Women’s Suffrage Time Line : Important History

The table below shows key events in the struggle for women's suffrage in America. Kids today, do not realize what our women ancestors did to get women's rights. Is it still taught in schools? It should!

1837 Young teacher Susan B. Anthony asked for equal pay for women teachers.
1848 July 14: call to a woman's rights convention appeared in a Seneca County, New York, newspaper.

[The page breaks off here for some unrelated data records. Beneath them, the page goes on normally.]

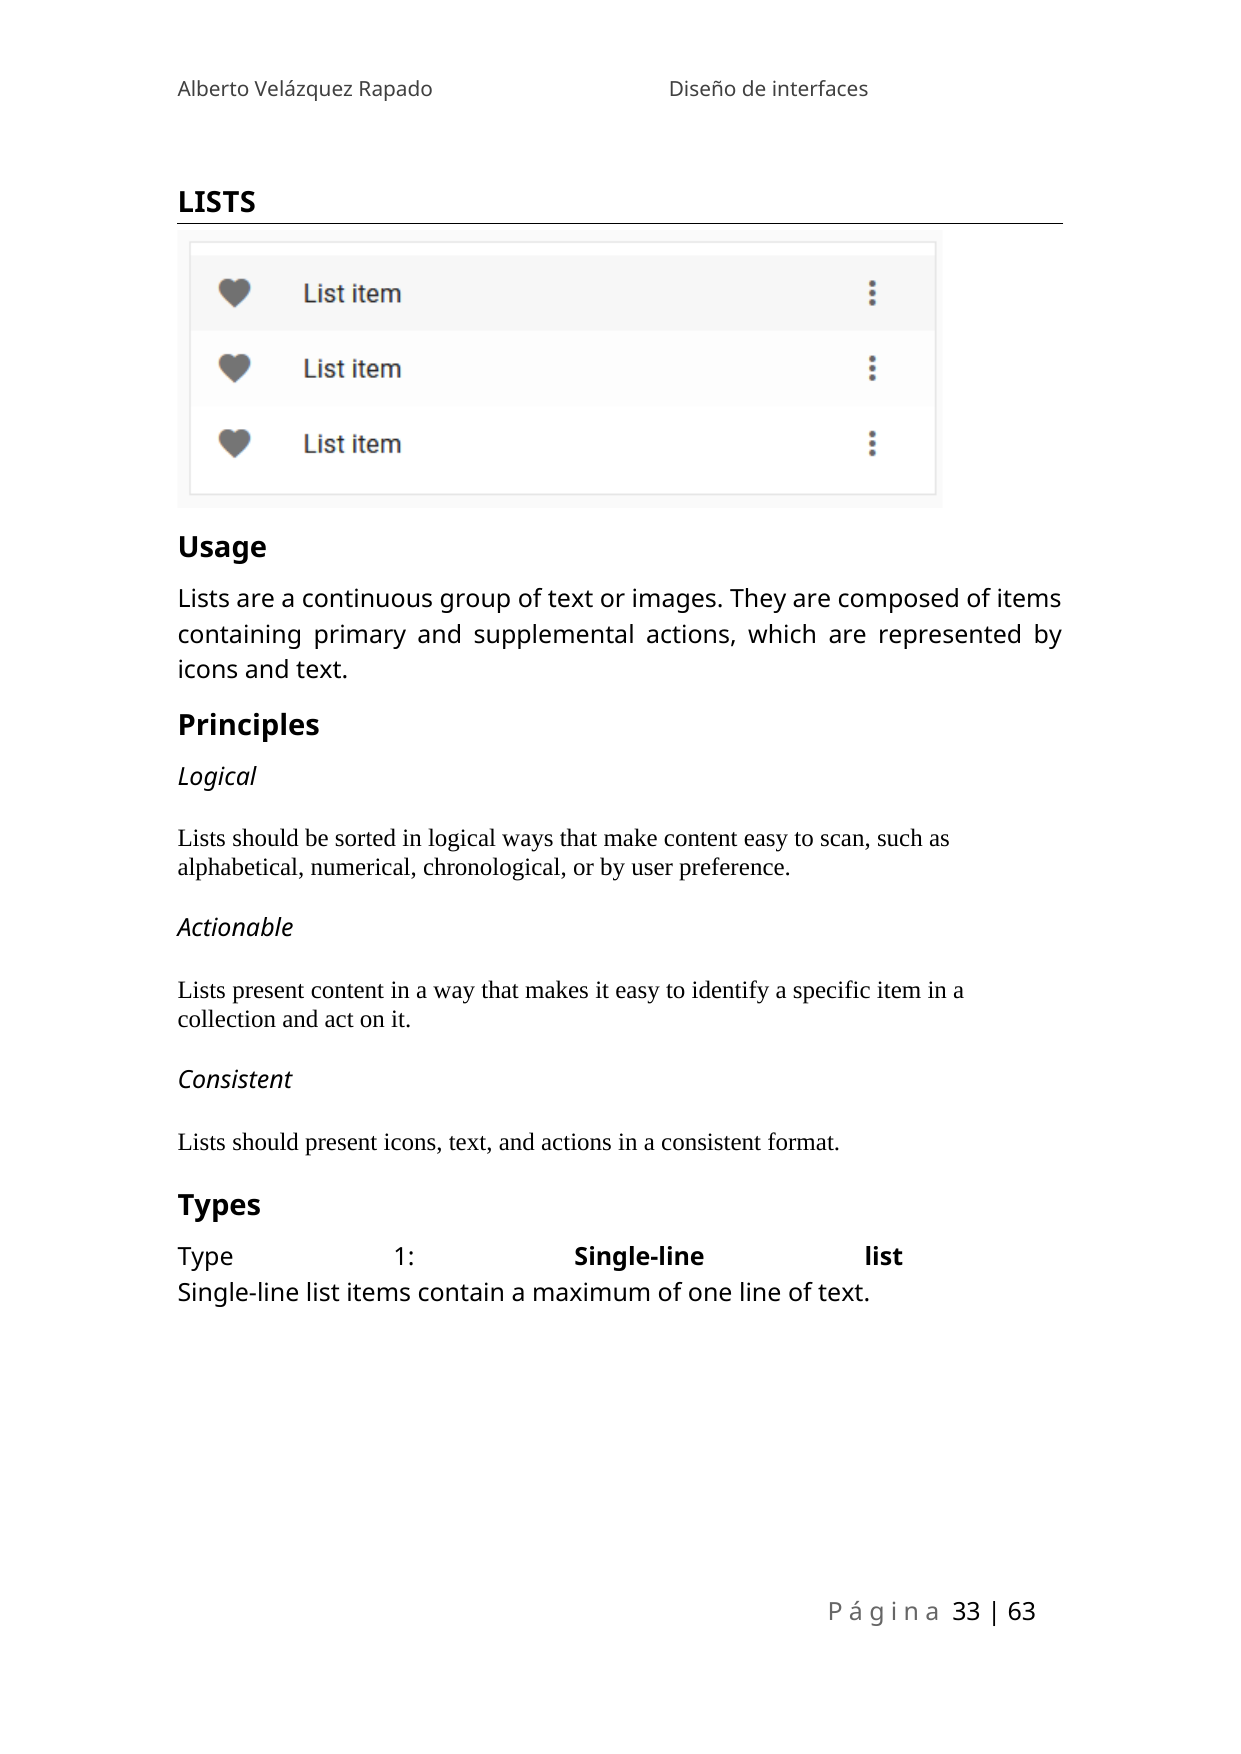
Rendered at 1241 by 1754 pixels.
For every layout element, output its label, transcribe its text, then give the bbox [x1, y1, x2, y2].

picture [177, 230, 943, 508]
text Type 1: Single-line list Single-line list items contain a maximum of one line of text. [177, 1239, 1063, 1308]
text Lists should be sorted in logical ways that make content easy to scan, such as alphabetical, numerical, chronological, or by user preference. [177, 823, 1063, 881]
text Lists should present icons, text, and actions in a consistent format. [177, 1127, 1063, 1155]
subtitle Principles [177, 704, 1063, 744]
text Lists are a continuous group of text or images. They are composed of items containing primary and supplemental actions, which are represented by icons and text. [177, 581, 1063, 686]
subtitle Consistent [177, 1062, 1063, 1096]
subtitle Types [177, 1184, 1063, 1224]
subtitle Usage [177, 526, 1063, 566]
text Lists present content in a way that makes it easy to identify a specific item in a collection and act on it. [177, 975, 1063, 1032]
subtitle Actionable [177, 910, 1063, 944]
subtitle Logical [177, 758, 1063, 793]
subtitle Lists [177, 181, 1063, 223]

July 19-20: Woman's Rights Convention held in Seneca Falls, New York, issuing the Seneca Falls Declaration of Sentiments

1850 October: first National Woman's Rights Convention was held in Worcester, Massachusetts.
1851 Sojourner Truth defends woman's rights and "Negroes' rights" at a women's convention in Akron, Ohio.
1855 Lucy Stone and Henry Blackwell married in a ceremony renouncing the legal authority of a husband over a wife, and Stone kept her last name.
1866 American Equal Rights Association to join causes of black suffrage and women's suffrage
1868 New England Woman Suffrage Association founded to focus on woman suffrage; dissolves in a split in just another year.

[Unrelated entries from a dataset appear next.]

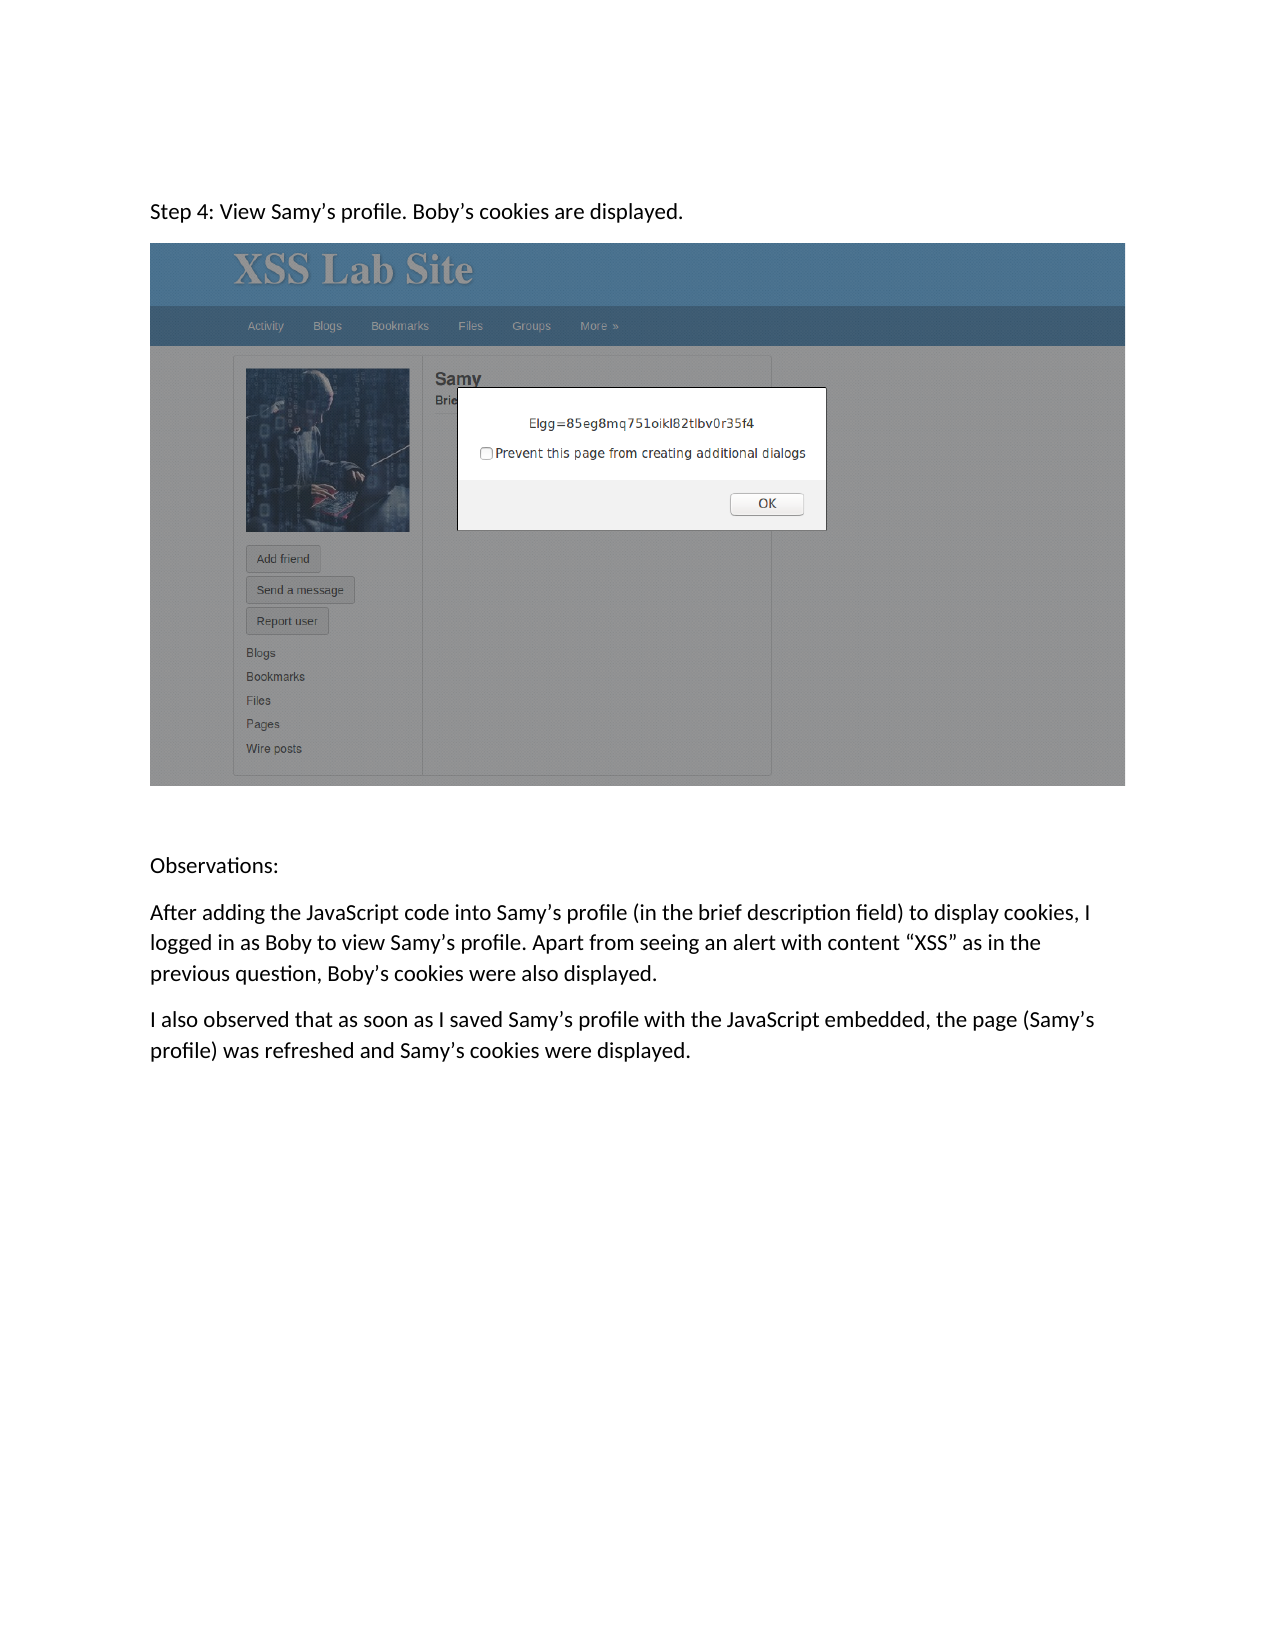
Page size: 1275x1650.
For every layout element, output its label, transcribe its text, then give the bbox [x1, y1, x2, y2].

text After adding the JavaScript code into Samy’s profile (in the brief description field) to display cookies, I logged in as Boby to view Samy’s profile. Apart from seeing an alert with content “XSS” as in the previous question, Boby’s cookies were also displayed. [150, 898, 1125, 987]
text Observations: [150, 851, 1125, 879]
picture [150, 243, 1125, 786]
text Step 4: View Samy’s profile. Boby’s cookies are displayed. [150, 197, 1125, 225]
text I also observed that as soon as I saved Samy’s profile with the JavaScript embedded, the page (Samy’s profile) was refreshed and Samy’s cookies were displayed. [150, 1006, 1125, 1064]
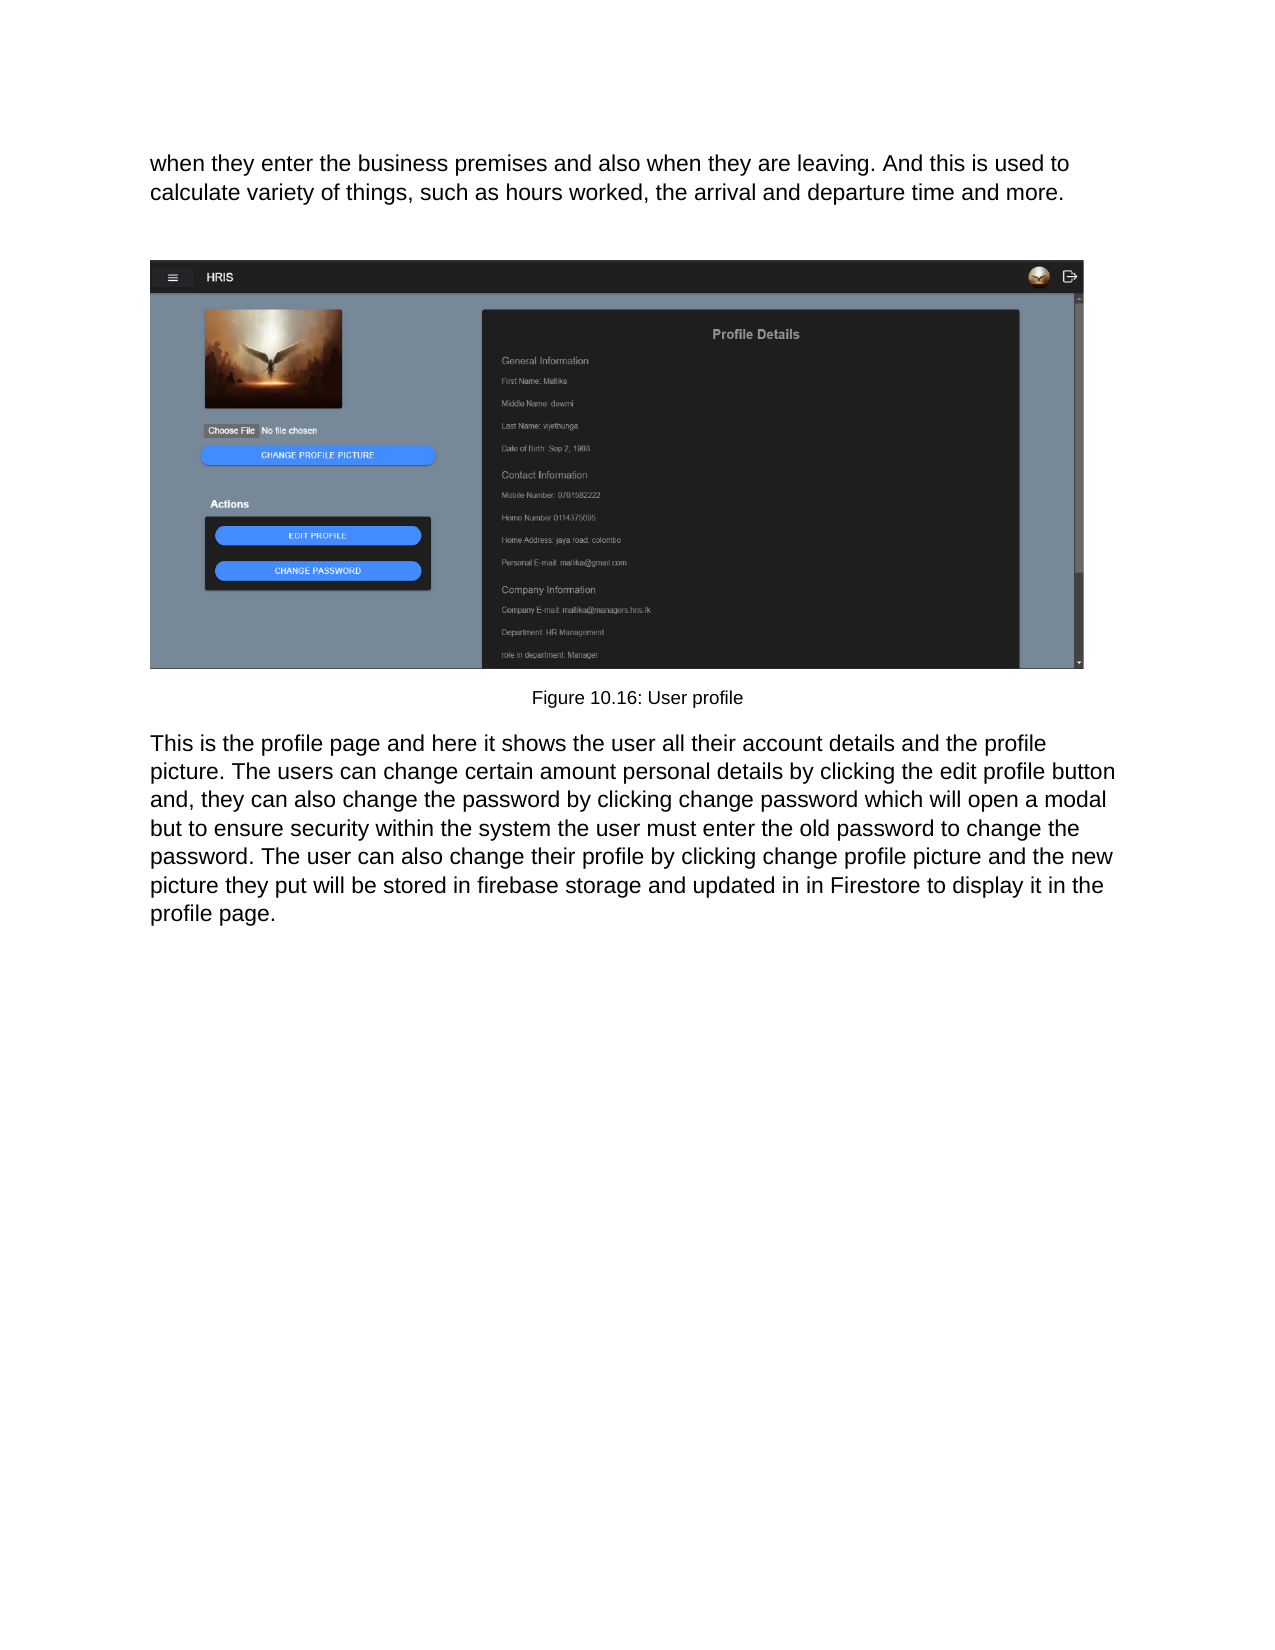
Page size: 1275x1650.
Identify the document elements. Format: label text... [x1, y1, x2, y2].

text This is the profile page and here it shows the user all their account details and the profile picture. The users can change certain amount personal details by clicking the edit profile button and, they can also change the password by clicking change password which will open a modal but to ensure security within the system the user must enter the old password to change the password. The user can also change their profile by clicking change profile picture and the new picture they put will be stored in firebase storage and updated in in Firestore to display it in the profile page. [150, 729, 1125, 927]
picture [150, 260, 1084, 669]
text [150, 150, 1125, 205]
text Figure 10.16: User profile [150, 687, 1125, 709]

January 8: first issue of The Revolution appeared.

1869 American Equal Rights Association splits.

National Woman Suffrage Association founded primarily by Susan B. Anthony and Elizabeth Cady Stanton.

November: American Woman Suffrage Association founded in Cleveland, created primarily by Lucy Stone, Henry Blackwell, Thomas Wentworth Higginson, and Julia Ward Howe.

December 10: Wyoming territory passed a law permitting women to vote.

1872 Republican Party platform included a reference to woman suffrage.

Campaign was initiated by Susan B. Anthony to encourage women to register to vote and then vote, using the Fourteenth Amendment as justification.

November 5: Susan B. Anthony and others attempted to vote; some, including Anthony, are arrested.

June 1873 Susan B. Anthony was tried for "illegally" voting.
1878 January 10: The "Anthony Amendment" to extend the vote to women was introduced into the United States Congress.

First Senate committee hearing on the Anthony Amendment.

1880 Lucretia Mott died.
1887 Three volumes of a history of the woman suffrage effort were published, written primarily by Elizabeth Cady Stanton, Susan B. Anthony, and Mathilda Jocelyn Gage.
1890 American Woman Suffrage Association and National Woman Suffrage Association merge into the National American Woman Suffrage Association.
1893 Colorado passed a referendum giving women the vote.

Lucy Stone died.

1887 January 25: The United States Senate voted on woman suffrage for the first time -- and also for the last time in 25 years.
1896 Utah and Idaho passed woman suffrage laws.
1900 Carrie Chapman Catt became president of the National American Woman Suffrage Association.
1902 Elizabeth Cady Stanton died.
1904 Anna Howard Shaw became president of the National American Woman Suffrage Association.
1906 Susan B. Anthony died.
1910 Washington State established woman suffrage.
1912 May 4: Women marched up Fifth Avenue in New York City, demanding the vote.
1913 Women in Illinois were given the vote in most elections -- the first state East of the Mississippi to pass a woman suffrage law.

Alice Paul formed the Congressional Union for Woman Suffrage, first within the National American Woman Suffrage Association.

May 4: About 5,000 paraded for woman suffrage up Pennsylvania Avenue in Washington, DC.

1914 The Congressional Union split from the National American Woman Suffrage Association.
1915 Carrie Chapman Catt elected to presidency of the National American Woman Suffrage Association.
1916 The Congressional Union recreated itself as the National Woman's Party.
1917 National American Woman Suffrage Association officers meet with President Wilson. (photo)

National Woman's Party began picketing the White House.

June: Arrests began of pickets at the White House.

Montana elected Jeannette Rankin to the United States Congress.

1918 January 10: House of Representatives passed the Anthony Amendment but the Senate failed to pass it.

March: A court declared invalid the White House suffrage protest arrests.

1919 May 21: United States House of Representatives passed the Anthony Amendment again.

June 4: United States Senate approved the Anthony Amendment.

1920 August 18: Tennessee legislature ratified the Anthony Amendment by a single vote, giving the Amendment the necessary states for ratification.

August 24: Tennessee governor signed the Anthony Amendment.

August 26: United States Secretary of State signed the Anthony Amendment into law.

1923 Equal Rights Amendment introduced into the United States Congress.